● ABOUT THIS TASK
Pull out each line in the entries below that contains the word "Daimler", and copy those lines.

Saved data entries
####

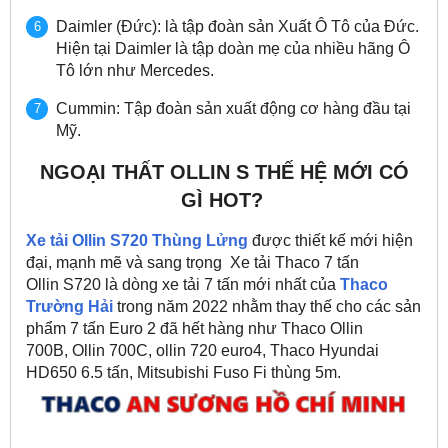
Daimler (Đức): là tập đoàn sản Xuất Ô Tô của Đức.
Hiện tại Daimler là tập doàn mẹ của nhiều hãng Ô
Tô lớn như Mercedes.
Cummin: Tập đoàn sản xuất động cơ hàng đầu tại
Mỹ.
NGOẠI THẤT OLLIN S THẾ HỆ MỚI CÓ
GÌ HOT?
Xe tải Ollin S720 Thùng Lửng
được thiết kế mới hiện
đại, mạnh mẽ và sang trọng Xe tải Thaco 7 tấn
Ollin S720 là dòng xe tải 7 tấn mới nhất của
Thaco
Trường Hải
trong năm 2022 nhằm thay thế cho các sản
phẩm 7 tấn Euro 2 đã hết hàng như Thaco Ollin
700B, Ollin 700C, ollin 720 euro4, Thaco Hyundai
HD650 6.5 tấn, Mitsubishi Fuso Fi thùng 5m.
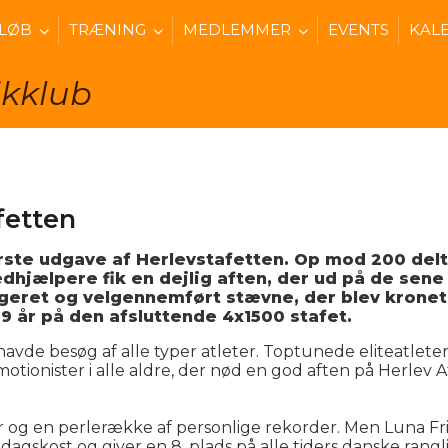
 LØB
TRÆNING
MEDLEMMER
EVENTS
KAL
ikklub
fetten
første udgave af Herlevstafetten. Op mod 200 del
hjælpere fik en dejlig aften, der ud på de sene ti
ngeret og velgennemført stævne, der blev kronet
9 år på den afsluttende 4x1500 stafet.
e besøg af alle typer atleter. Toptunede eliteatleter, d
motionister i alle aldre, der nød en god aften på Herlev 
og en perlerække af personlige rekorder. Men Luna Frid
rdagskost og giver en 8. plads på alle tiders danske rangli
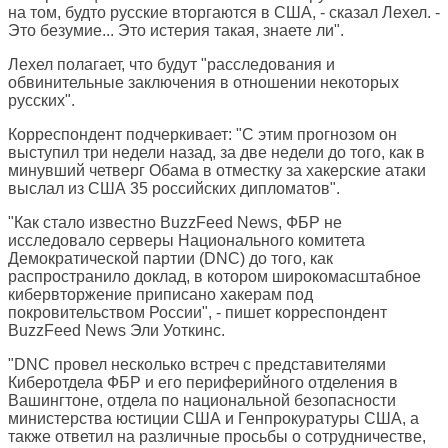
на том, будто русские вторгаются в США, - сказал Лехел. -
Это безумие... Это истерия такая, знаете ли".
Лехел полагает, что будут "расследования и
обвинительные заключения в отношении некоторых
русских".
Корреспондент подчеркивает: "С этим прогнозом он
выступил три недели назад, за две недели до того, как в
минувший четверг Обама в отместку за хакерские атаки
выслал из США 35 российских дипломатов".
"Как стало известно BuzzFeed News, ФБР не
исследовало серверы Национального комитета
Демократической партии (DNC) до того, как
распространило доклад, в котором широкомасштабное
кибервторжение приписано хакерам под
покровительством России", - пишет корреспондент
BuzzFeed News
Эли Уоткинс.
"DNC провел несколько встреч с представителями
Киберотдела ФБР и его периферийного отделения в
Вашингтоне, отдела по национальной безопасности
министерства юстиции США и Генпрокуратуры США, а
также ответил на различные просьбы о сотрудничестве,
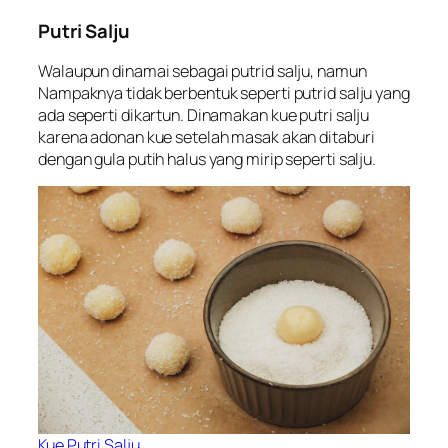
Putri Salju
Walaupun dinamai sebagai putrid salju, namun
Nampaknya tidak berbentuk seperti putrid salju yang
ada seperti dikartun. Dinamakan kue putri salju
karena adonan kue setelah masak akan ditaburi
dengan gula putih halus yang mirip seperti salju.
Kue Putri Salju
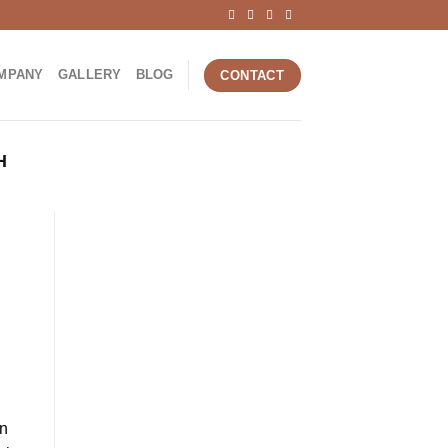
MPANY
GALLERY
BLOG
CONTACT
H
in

####

● RESULT FOR THIS EXERCISE
Daimler (Đức): là tập đoàn sản Xuất Ô Tô của Đức.
Hiện tại Daimler là tập doàn mẹ của nhiều hãng Ô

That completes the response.